= Jehu Jones =

American Lutheran minister

Jehu Jones Jr. (1786–1852) was a Lutheran minister who founded one of the first African-American Lutheran congregations in the United States, as well as actively involved in improving the social welfare of African-Americans.

==Early and family life==
Jones was born enslaved in Charleston, South Carolina, and named after his father, Jehu Jones Sr., a tailor who bought his freedom (along with that of his wife, Jehu's mother, Abigail) in 1798, and eventually became a successful real estate investor and innkeeper in Charleston. Because of his mixed race ancestry, Jehu Jones was able to join Charleston's relatively privileged mulatto elite; his father bought his first slave in 1807. Jones took over his father's tailoring business circa 1816, as his father concentrated his own energies on a hotel which he opened to cater to white travellers.

Although originally connected with the Episcopal Church, Jones Jr. joined the Lutheran Church and became of member of Charleston's St. John's Lutheran congregation in 1820. However, after the Denmark Vesey conspiracy of 1822, South Carolina increasingly restricted the civil rights even of free blacks.

His brother Edward Jones, became the second black college graduate, eventually immigrating to Freetown, Sierra Leone to become the first principal of Fourah Bay College.

==Ministry==
In 1832, with the encouragement of his pastor, Rev. John Bachman, Jones traveled to New York for ordination as a missionary by the New York Synod, having accepted a job as a missionary to Liberia. There, he was to work with freed slaves sent by the American Colonization Society who emigrated to that new nation.

However, Jones did not reach Liberia, for upon his return to Charleston after ordination, he was briefly jailed for violating South Carolina's new law (passed after Nat Turner's Rebellion) which increased the prohibition on free blacks from returning to the state (which his mother Abigail had encountered after a trip to New York some time before 1827).

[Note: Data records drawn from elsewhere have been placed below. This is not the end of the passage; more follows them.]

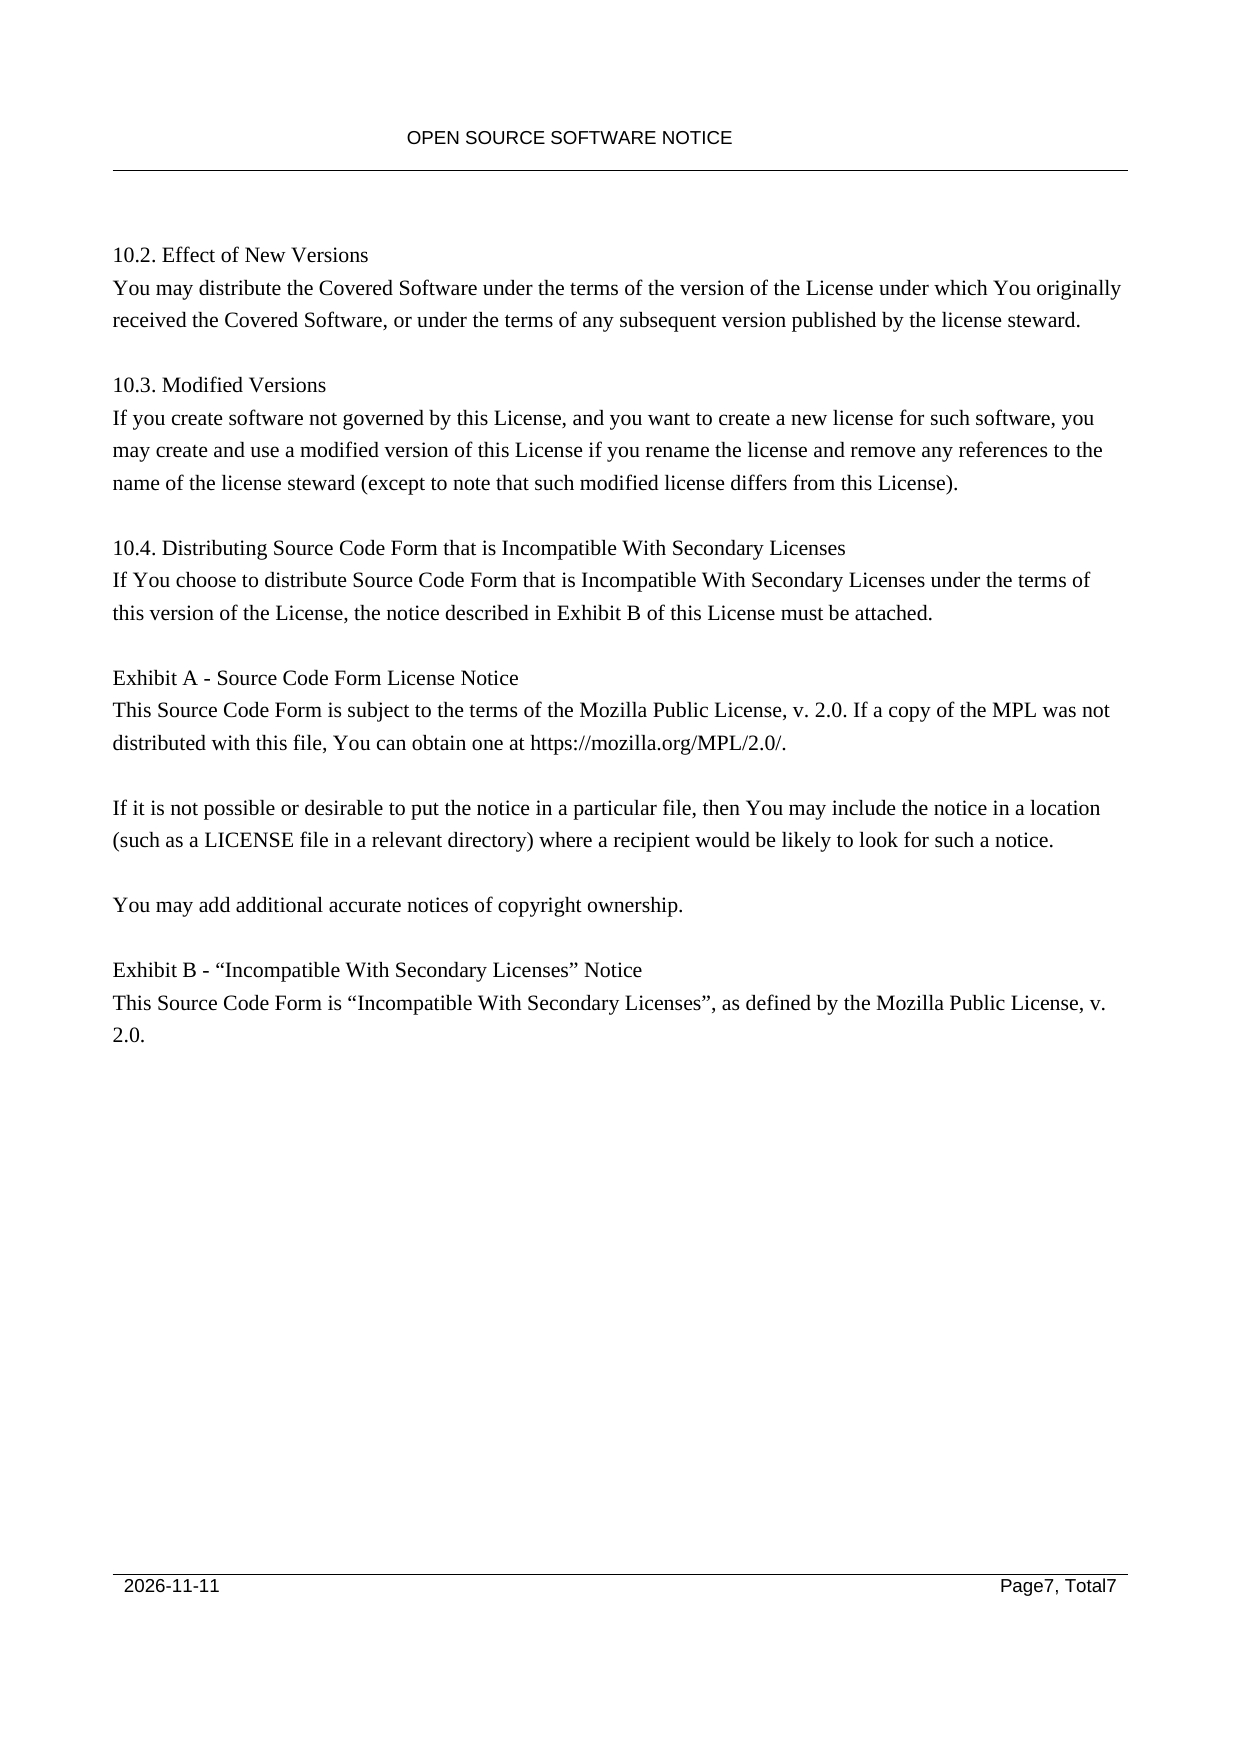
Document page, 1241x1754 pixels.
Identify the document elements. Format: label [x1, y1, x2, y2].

text [112, 206, 1128, 1051]
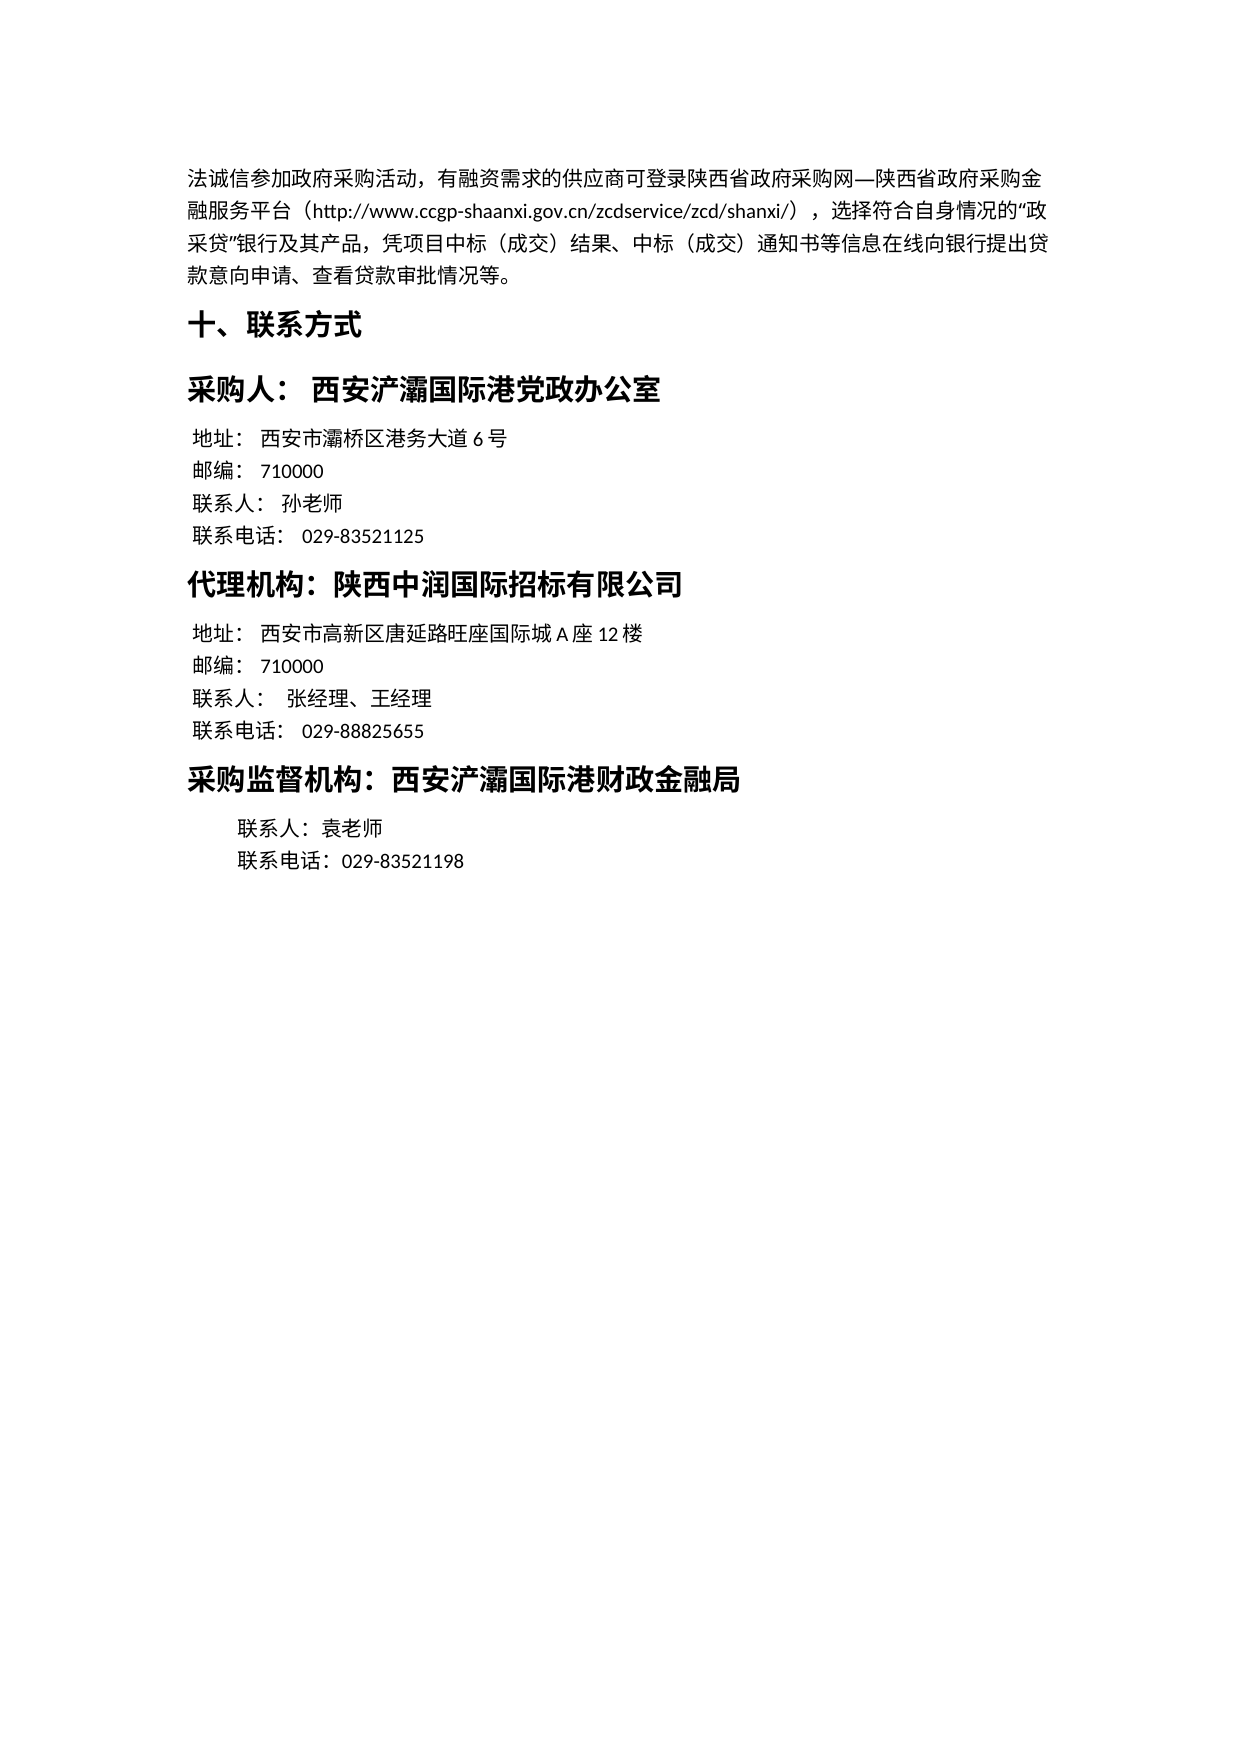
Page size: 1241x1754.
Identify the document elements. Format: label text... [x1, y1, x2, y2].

text 联系人： 孙老师 [187, 487, 1053, 519]
text 联系电话： 029-83521125 [187, 519, 1053, 552]
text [187, 162, 1053, 292]
text 联系人：袁老师 [187, 812, 1053, 844]
text 地址： 西安市高新区唐延路旺座国际城A座12楼 [187, 617, 1053, 649]
text 联系人： 张经理、王经理 [187, 682, 1053, 714]
text 地址： 西安市灞桥区港务大道6号 [187, 422, 1053, 454]
text 采购监督机构：西安浐灞国际港财政金融局 [187, 747, 1053, 812]
text 代理机构：陕西中润国际招标有限公司 [187, 552, 1053, 617]
text 联系电话：029-83521198 [187, 844, 1053, 877]
text 十、联系方式 [187, 292, 1053, 357]
text 联系电话： 029-88825655 [187, 714, 1053, 747]
text 采购人： 西安浐灞国际港党政办公室 [187, 357, 1053, 422]
text 邮编： 710000 [187, 454, 1053, 487]
text 邮编： 710000 [187, 649, 1053, 682]
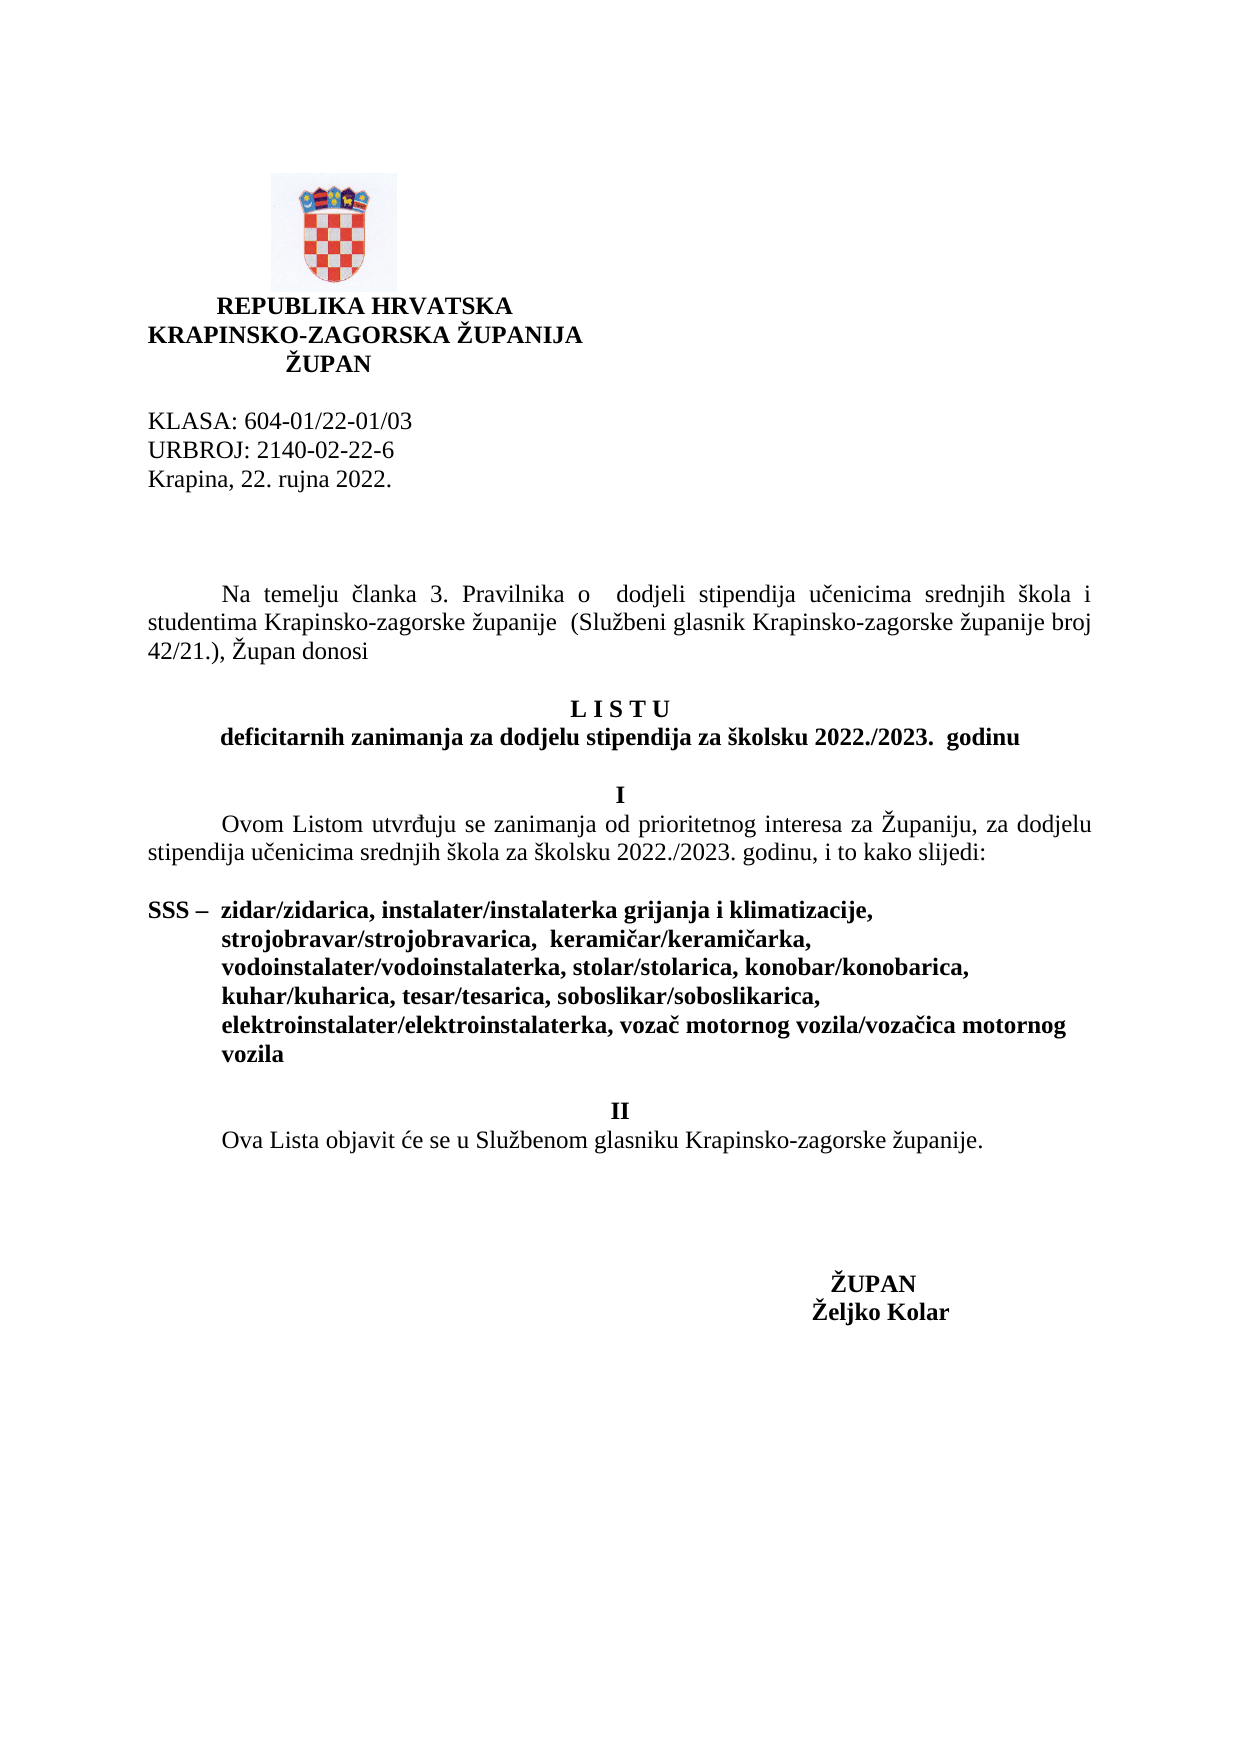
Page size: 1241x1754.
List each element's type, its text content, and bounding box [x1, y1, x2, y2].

Upon his father's death (and his own release from jail) in 1833, Jones received his inheritance and moved to Philadelphia. In June, the Lutheran Church there appointed Jones as a missionary to the city's black population, already served by St. Thomas' Episcopal Church. Shortly thereafter, his St. Paul's Lutheran congregation decided to build a church, and with the assistance of nearby Lutheran congregations, bought two lots on Quince Street. After raising about 40% of the funds needed, in 1836, Rev. Jones and fellow Lutheran pastors Philip Mayer and Benjamin Keller dedicated the new building. However, three years later, approximately $1300 was still owed on the mortgage, which was foreclosed and sold at auction. The building now is The Mask and Wig Club.

Jones remained active in the Philadelphia African American congregation, as well as Pennsylvania politics and the national Colored Conventions Movement through at least 1851, the year before his death. In 1845, he helped organize a convention to unite freed blacks to petition for civil rights. He and the St. Paul's congregation were also active in the Moral Reform and Improvement Society, a group of African-American churches whose goal was to improve the social conditions for blacks in Philadelphia. Jones also founded Lutheran Churches (with congregations of all races) in Gettysburg and Chambersburg.

==Death and legacy==

The Lutheran Church remembers Jones (and his priestly service) annually in the Calendar of Saints on November 24, with Justus Falckner and William Passavant. The year following his death, the Methodist Church ordained fellow Charleston native turned Pennsylvania Daniel Payne (who had studied at the Lutheran seminary in Gettysburg circa 1835 and was ordained by Rev. John D. Lawyer of the Franckean Synod in 1837 at Fordsbush, Montgomery County, NY. He first served the Liberty Street or African Presbyterian Church in Troy, NY. He was followed in that Church by Henry Highland Garnet. He had a scholarship with the Lutheran Seminary and evidently had a commitment to the Lutheran Church because of the Scholarship and the Franckeans continued to keep him on their rolls even after he joined the African Methodist Episcopal Church (AME) in 1842) and became an African-American bishop and first Black College President (the Lutheran Calendar remembers Payne, who helped found Wilberforce University in Ohio in 1856, on November 2). Although the St. Paul's congregation dissolved a few years after Jones's death, its former building remains standing in Philadelphia.